© Chuck Duboff
The ballplayers were all my heroes, like Supermen flying through the sky. They played a game that I always dreamed about playing. They were big and strong and could run, throw and hit the baseball like Giants. They played their games in breath taking cathedrals and ran on fields that were a perfect ballpark green.
I remember going to my first major league baseball game. The anticipation built till game day. I made sure to wear my tattered Yankees hat and bring my perfectly shaped glove. Driving to the Metropolitan Stadium in Minneapolis, all I could think about was finally seeing real honest to goodness ballplayers.

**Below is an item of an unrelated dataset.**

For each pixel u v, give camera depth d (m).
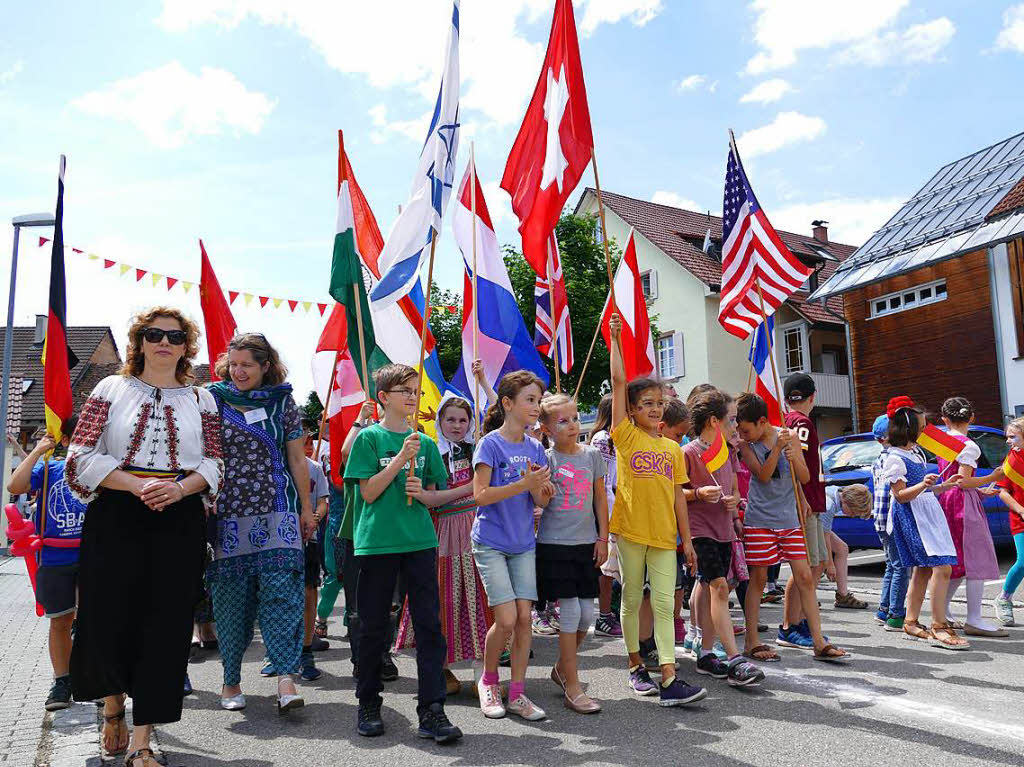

Till now it had just been seeing the Game of the Week on Saturday afternoons, which always featured the Yankees. But, finally I was going to see a real game, the Minnesota Twins and Detroit Tigers.
First it was the giant light standards that were seen from miles away. I couldn’t believe it, real Major League lights. After we parked the car and gave the old man his $2 for parking in a gravel lot, we walked towards the ballpark. It got bigger and bigger and as we entered it felt like I was dreaming. There were people selling programs, peanuts, beer (Schlitz beer that is!!) and t-shirts and Twins hats for sale. I felt like I was in heaven.
We found our way to our seats. I was mesmerized trying to take it all in. A real pitcher’s mound, the on-deck circle, the grass a perfect green, the outfield fences covered in advertising for beer, gasoline, and cigarettes. The scoreboard was like the Bible; all the scores, the batting order, the stats…it was almost overwhelming in its perfection.
The dugouts, the home for each team for nine innings. Watching the players warmup, playing catch, stretching, jogging to the outfield…all never seen before on the Game of the Week. The silver haired umpires gathered around home plate with the curmudgeonly managers and went over the “secret rules”.
The game itself almost seemed secondary; I was taking in every little baseball moment. Watching the hitters come out of the dugout, kneel down on one knee and swing three baseball bats over their shoulders was amazing. I couldn’t stop watching. One after another they came to the on deck circle, hopeful of getting a hit. I wasn’t even keeping score on the 5 cent scorecard we had bought…the fans yelling at the umps and cheering on the home team’s hits; watching the pitcher throwing pitches I only dreamed of throwing.
It seemed like the game was over in a matter of moments. I had seen my first major league home run hit by Norm Cash of the Tigers. I had seen Tony Oliva get a hit and Harmon Killebrew strike out. I had seen a major league game and it all seemed bigger than life itself.
I didn’t sleep that night, nor for many nights to come; I lay in bed looking at my baseball cards, memorizing the stats. My Norm Cash card held a very special place in my collection.
Every time I took the mound after that perfect day, I tried to emulate the pitchers I had seen. I never quite reached their talent level, but, I had seen a major league game. I smiled a lot and seemed to throw and hit and run and play the game just a little better.